MUNYAGA: Time to face racial imbalance in East Africa

MUNYAGA: Time to face racial imbalance in East Africa

By Mboneko Munyaga, East African News Agency

During the celebrations to mark the Zanzibar Revolution’s 53rd anniversary on January 12, 2016, some rally goers in Zanzibar town carried placards reading the African majority rejected vehemently any form of domination by the minority descendants of the Arabs in the Isles.

Many people have since cried foul, insisting the placards carried a racist message, which has no place in modern Tanzania.  Others have called for punishing those responsible. The ruling CCM, or Party of the Revolution has since distanced itself from the message of the placards, clarifying that the people who carried the placards were not from its branches.

But the question is: “ Is there or is there not racism in Tanzania?” I am afraid, discrimination against the black majority is a fact of daily life in Tanzania. What mitigates the racism in financial opportunities, businesses, employment and many other forms, is the fact that Tanzania is an independent country with black majority rule for the last 55 years. However, Tanzania is perhaps the only country in the world where the socio-economic life does not reflect the majority character of the people.

For example, Indians in Tanzania constitute only 0.01 per cent of the population but they control and consume over  70 per cent of Gross Domestic Product (GDP). In any case, Indians in Tanzania are more than a privileged community. Apart from controlling the economy, they run their own health and social security schemes, hospitals and schools. Recently, there has been added to that list their own police and rescue service, euphemistically entitled: Rapid Response Team (RRT).

The Indian School at Mtoni in Dar es Salaam, which follows India’s syllabus and carriculum, is technically “Little Delhi” in the city. Literally, it has no black students on its campus. The school is a queitly perfected system of educational seggregation right in direct view of anyone and rejection of any attempt at early life integration with the black majority. Because  students there do not go up to Form Six but join colleges after class ten, that gives them a way to avoid joining the National Service as is required by law for all Tanzanian youths before they go to university.

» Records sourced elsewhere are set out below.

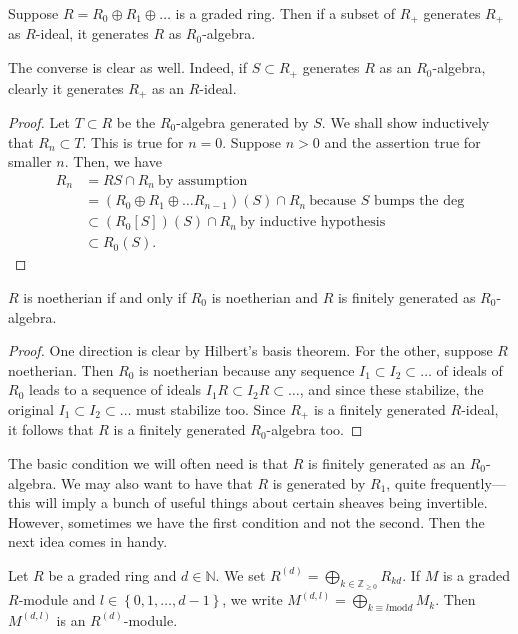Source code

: \begin{proposition} 
Suppose $R = R_0 \oplus R_1 \oplus \dots$ is  a graded ring. Then if a subset
of $R_+$ generates $R_+$ as $R$-ideal, it generates $R$ as $R_0$-algebra.
\end{proposition} 
The converse is clear as well. 
Indeed, if $S \subset R_+$ generates $R$ as an $R_0$-algebra, clearly it
generates $R_+$ as an $R$-ideal. 
\begin{proof} 
Let $T \subset R$ be the $R_0$-algebra generated by $S$. We shall show
inductively that $R_n \subset T$. This is true for $n=0$. Suppose $n>0$ and the
assertion true for smaller $n$. Then, we have
\begin{align*}
R_n  & = RS \cap R_n   \ \text{by assumption} \\
& = (R_0 \oplus R_1 \oplus \dots R_{n-1})(S) \cap R_n \ \text{because $S$ bumps
the deg} \\
& \subset (R_0[S]) (S) \cap R_n \ \text{by inductive hypothesis} \\
& \subset R_0(S). \end{align*}
\end{proof} 
\begin{theorem} 
$R$ is noetherian if and only if $R_0$ is noetherian and $R$ is finitely
generated as $R_0$-algebra.
\end{theorem} 
\begin{proof} 
One direction is clear by Hilbert's basis theorem. For the other, suppose $R$
noetherian. Then $R_0$ is noetherian because any sequence $I_1 \subset I_2
\subset \dots$ of ideals of $R_0$ leads to a sequence of ideals $I_1 R \subset
I_2 R \subset \dots$, and since these stabilize, the original $I_1 \subset I_2
\subset \dots$ must stabilize too.  Since $R_+$ is a finitely generated
$R$-ideal, it follows that $R$ is a finitely generated $R_0$-algebra too.
\end{proof} 

The basic condition we will often need is that $R$ is finitely generated as an
$R_0$-algebra. We may also want to have that $R$ is generated by $R_1$, quite
frequently---this will imply a bunch of useful things about certain sheaves
being invertible. 
However, sometimes we have the first condition and not the second. Then the
next idea comes in handy.

\begin{definition} 
Let $R$ be a graded ring and $d \in \mathbb{N}$. We set $R^{(d)} = \bigoplus_{k
\in \mathbb{Z}_{\geq 0}} R_{kd}$.  If $M$ is a graded $R$-module and $l \in
\left\{0, 1, \dots, d-1\right\}$, we write $M^{(d,l)} = \bigoplus_{k \equiv l
\mathrm{mod} d} M_k$. Then $M^{(d,l)}$ is an $R^{(d)}$-module. 
\end{definition} 

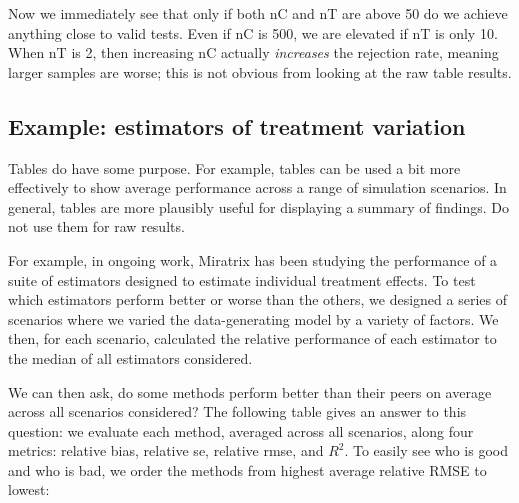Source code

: \documentclass[
]{book}
\begin{document}
Now we immediately see that only if both nC and nT are above 50 do we achieve anything close to valid tests.
Even if nC is 500, we are elevated if nT is only 10. When nT is 2, then increasing nC actually \emph{increases} the rejection rate, meaning larger samples are worse; this is not obvious from looking at the raw table results.

\subsection{Example: estimators of treatment variation}\label{example-estimators-of-treatment-variation}

Tables do have some purpose.
For example, tables can be used a bit more effectively to show average performance across a range of simulation scenarios.
In general, tables are more plausibly useful for displaying a summary of findings. Do not use them for raw results.

For example, in ongoing work, Miratrix has been studying the performance of a suite of estimators designed to estimate individual treatment effects.
To test which estimators perform better or worse than the others, we designed a series of scenarios where we varied the data-generating model by a variety of factors.
We then, for each scenario, calculated the relative performance of each estimator to the median of all estimators considered.

We can then ask, do some methods perform better than their peers on average across all scenarios considered?
The following table gives an answer to this question: we evaluate each method, averaged across all scenarios, along four metrics: relative bias, relative se, relative rmse, and \(R^2\).
To easily see who is good and who is bad, we order the methods from highest average relative RMSE to lowest:
\end{document}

Subsequently, there is hardly any Indian in the Tanzanian military. In reality therefore, the African majority act both as the exploited market for Indian prosperity and gunpowder fodder for their protection. The system is not by accident. It is part of the colonial legacy and the failure by subsquent governments to address and redress the imbalance. The placards in Zanzibar were, in my opinion, a candid reminder of the inequality along racial lines in modern day Tanzania.

Generally, colonialism created Indians in East Africa, as the business class and buffer race between the minority whites and the black majority. In Zanzibar, the Arabs were the ruling oligarchy, which the people rejected in a bloody uprising on January 12, 1963. Zanzibaris are 99 per cent Muslims but when it comes to the true sense of cultural belonging, spiritual “brotherhood” plays second fiddle to ethnic identity. It is a fact of life that societies can only ignore at their peril.

Therefore, I think there is need for serious dialogue in all Africa over the racial question and all other forms discrimination. Former Chadian dictator, Hissene Habre who is now on trial in Dakar, Senegal for war crimes and crimes against humanity was in reality a demented tribalist who sought to annihilate all other tribes except his own Anakaza, strangely, just a sub branch of the Daza and Toubou ethnic groups.

Amaerican intellectual and entreprenuer, Mellody Hobson has called on societies not to be colour blind (ignore reality) but colour brave (face and accept reality). Diversity is a fact of life but it needs to be susitainable. More than ever, it is what African needs now.